_Action item_
The answer should match the entries below word for word, minus their pictures.

[Page-level text extractions]
= Beginning of Section =

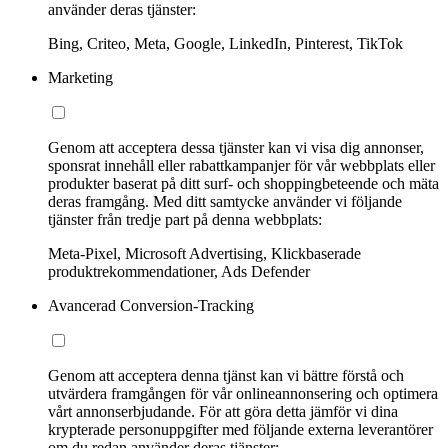
använder deras tjänster:
Bing, Criteo, Meta, Google, LinkedIn, Pinterest, TikTok
Marketing
Genom att acceptera dessa tjänster kan vi visa dig annonser,
sponsrat innehåll eller rabattkampanjer för vår webbplats eller
produkter baserat på ditt surf- och shoppingbeteende och mäta
deras framgång. Med ditt samtycke använder vi följande
tjänster från tredje part på denna webbplats:
Meta-Pixel, Microsoft Advertising, Klickbaserade
produktrekommendationer, Ads Defender
Avancerad Conversion-Tracking
Genom att acceptera denna tjänst kan vi bättre förstå och
utvärdera framgången för vår onlineannonsering och optimera
vårt annonserbjudande. För att göra detta jämför vi dina
krypterade personuppgifter med följande externa leverantörer
om du redan använder deras tjänster:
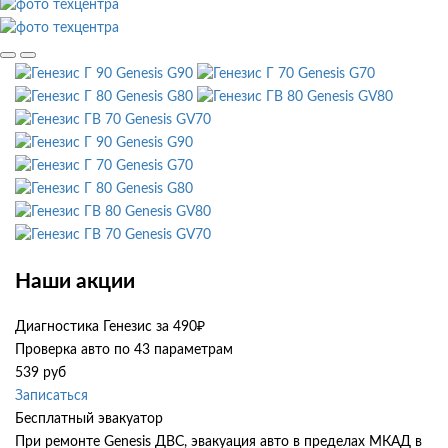
Genesis G90
Genesis G70
Genesis G80
Genesis GV80
Genesis GV70
Genesis G90
Genesis G70
Genesis G80
Genesis GV80
Genesis GV70
Наши акции
Диагностика Генезис за 490₽
Проверка авто по 43 параметрам
539 руб
Записаться
Бесплатный эвакуатор
При ремонте Genesis ДВС, эвакуация авто в пределах МКАД в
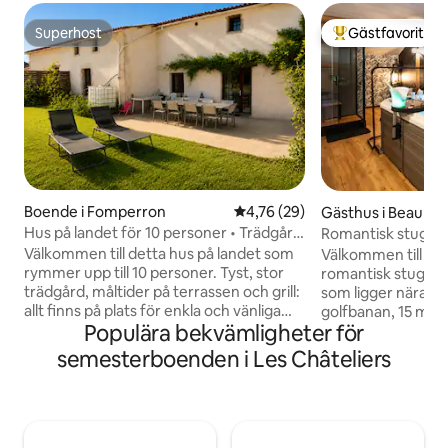
Superhost
Gästfavorit
Superhost
Populär gästfavor
Boende i Fomperron
4,76 av 5 i genomsnittligt be
4,76 (29)
Gästhus i Beaumon
Cyr
Hus på landet för 10 personer • Trädgård
Romantisk stuga pr
och lugn
Futuroscope 15 m
Välkommen till detta hus på landet som
Välkommen till Le
rymmer upp till 10 personer. Tyst, stor
romantisk stuga m
trädgård, måltider på terrassen och grill:
som ligger nära La
allt finns på plats för enkla och vänliga
golfbanan, 15 min
Populära bekvämligheter för
stunder med familj eller vänner, omgivet
Privat jacuzzi, Lo
av naturen, lokala produkter och
Netflix, Prime...:
semesterboenden i Les Châteliers
fantastiska turistattraktioner.
välbefinnande och 
Futuroscope och Poitiers ligger 40
och intim atmosfär
minuter bort, Parthenay ligger 25
semester. Cyklar tillgän
minuter bort och den galloromanska
massage, måltider
platsen Sanxay ligger 20 minuter bort. La
alternativ. En romantisk semester borta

= End of Section =

_Reply to the exercise_
använder deras tjänster:
Bing, Criteo, Meta, Google, LinkedIn, Pinterest, TikTok
Marketing
Genom att acceptera dessa tjänster kan vi visa dig annonser,
sponsrat innehåll eller rabattkampanjer för vår webbplats eller
produkter baserat på ditt surf- och shoppingbeteende och mäta
deras framgång. Med ditt samtycke använder vi följande
tjänster från tredje part på denna webbplats:
Meta-Pixel, Microsoft Advertising, Klickbaserade
produktrekommendationer, Ads Defender
Avancerad Conversion-Tracking
Genom att acceptera denna tjänst kan vi bättre förstå och
utvärdera framgången för vår onlineannonsering och optimera
vårt annonserbjudande. För att göra detta jämför vi dina
krypterade personuppgifter med följande externa leverantörer
om du redan använder deras tjänster:
Genesis G90
Genesis G70
Genesis G80
Genesis GV80
Genesis GV70
Genesis G90
Genesis G70
Genesis G80
Genesis GV80
Genesis GV70
Наши акции
Диагностика Генезис за 490₽
Проверка авто по 43 параметрам
539 руб
Записаться
Бесплатный эвакуатор
При ремонте Genesis ДВС, эвакуация авто в пределах МКАД в
Superhost
Gästfavorit
Superhost
Populär gästfavor
Boende i Fomperron
4,76 av 5 i genomsnittligt be
4,76 (29)
Gästhus i Beaumon
Cyr
Hus på landet för 10 personer • Trädgård
Romantisk stuga pr
och lugn
Futuroscope 15 m
Välkommen till detta hus på landet som
Välkommen till Le
rymmer upp till 10 personer. Tyst, stor
romantisk stuga m
trädgård, måltider på terrassen och grill:
som ligger nära La
allt finns på plats för enkla och vänliga
golfbanan, 15 min
Populära bekvämligheter för
stunder med familj eller vänner, omgivet
Privat jacuzzi, Lo
av naturen, lokala produkter och
Netflix, Prime...:
semesterboenden i Les Châteliers
fantastiska turistattraktioner.
välbefinnande och 
Futuroscope och Poitiers ligger 40
och intim atmosfär
minuter bort, Parthenay ligger 25
semester. Cyklar tillgän
minuter bort och den galloromanska
massage, måltider
platsen Sanxay ligger 20 minuter bort. La
alternativ. En romantisk semester borta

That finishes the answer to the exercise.